Beyond issues of dissection technique, use of the TCGA samples also raises the question of their appropriateness for phosphoproteomic work. As has been noted in discussions of the NCI's Clinical Proteomic Tumor Analysis Consortium's use of TCGA tissue, given that the samples were not collected with phosphoproteomic research in mind, they might not have been frozen quickly enough to avoid post-resection changes in phosphorylation levels.
"That is a concern and of course a caveat to all of these studies and [RPPA] results," Perou said. He noted, however, that the group's HER2 data suggested that phosphoproteomic signatures might be more durable than some have worried.
"We very much saw this HER2 protein activation signature, which included phospho HER2, and it was so highly correlated with the underlying DNA copy number changes and gene expression changes that I would say for that particular phosphorylation event it was validated by all the other technologies," he said. "So I think we can say that there are some protein and phosphoprotein data that is good and reliable from the TCGA samples, but we're literally going to have to go through it almost one protein and phosphoprotein at a time to figure out which are trustworthy and which are not."
Efforts to assess the effect of post-excision delay on phosphoproteomic samples are ongoing, Perou noted. Indeed, at the Human Proteome Organization's 11th annual meeting this month, Broad Institute researcher Steve Carr reported on an effort by the CPTAC initiative to ascertain the effects of time to freezing on the phosphoproteome of the TCGA samples (PM 9/21/2012).
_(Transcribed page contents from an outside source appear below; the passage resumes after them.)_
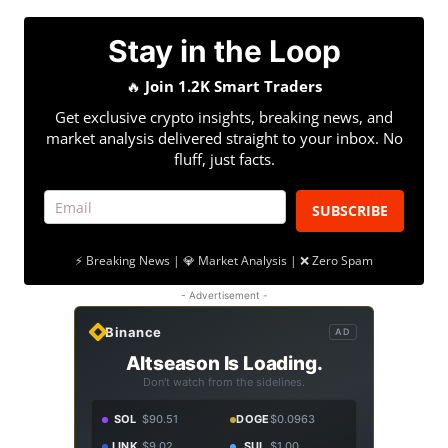
Stay in the Loop
🔥
Join 1.2K Smart Traders
Get exclusive crypto insights, breaking news, and
market analysis delivered straight to your inbox. No
fluff, just facts.
SUBSCRIBE
⚡ Breaking News | 💎 Market Analysis | ❌ Zero Spam
- Advertisement -
Binance
AD
Altseason Is Loading.
Don't watch from the sidelines.
SOL
$90.51
DOGE
$0.0963
LINK
$9.02
SUI
$1.00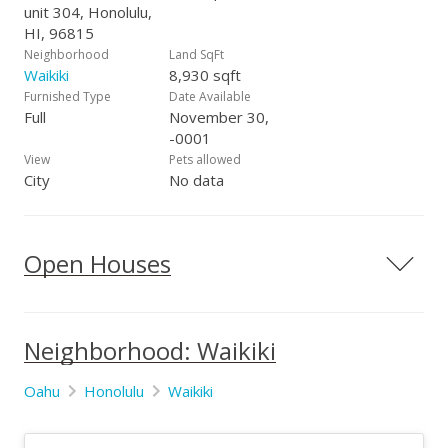
unit 304, Honolulu,
HI, 96815
Neighborhood
Land SqFt
Waikiki
8,930 sqft
Furnished Type
Date Available
Full
November 30,
-0001
View
Pets allowed
City
No data
Open Houses
Neighborhood: Waikiki
Oahu
Honolulu
Waikiki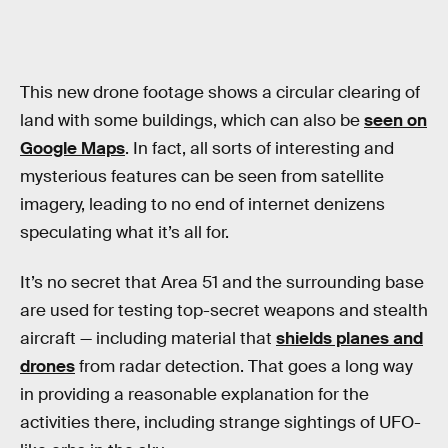
This new drone footage shows a circular clearing of
land with some buildings, which can also be
seen on
Google Maps
. In fact, all sorts of interesting and
mysterious features can be seen from satellite
imagery, leading to no end of internet denizens
speculating what it’s all for.
It’s no secret that Area 51 and the surrounding base
are used for testing top-secret weapons and stealth
aircraft — including material that
shields planes and
drones
from radar detection. That goes a long way
in providing a reasonable explanation for the
activities there, including strange sightings of UFO-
In that study, the CPTAC researchers found that certain phosphosites showed changes as early as one minute post-excision, but they found no significant changes in the total proteome content across time points and general stability across the phosphoproteome.
Investigations by MD Anderson researchers have found similar phosphoproteome stability, Lu said.
"Of course we'd love to have every sample flash-frozen within five minutes out of the patient," Perou said. "But in the clinical world that's just not practical. We have to learn to work with samples that have an ischemia time of 30 minutes, an hour, two hours."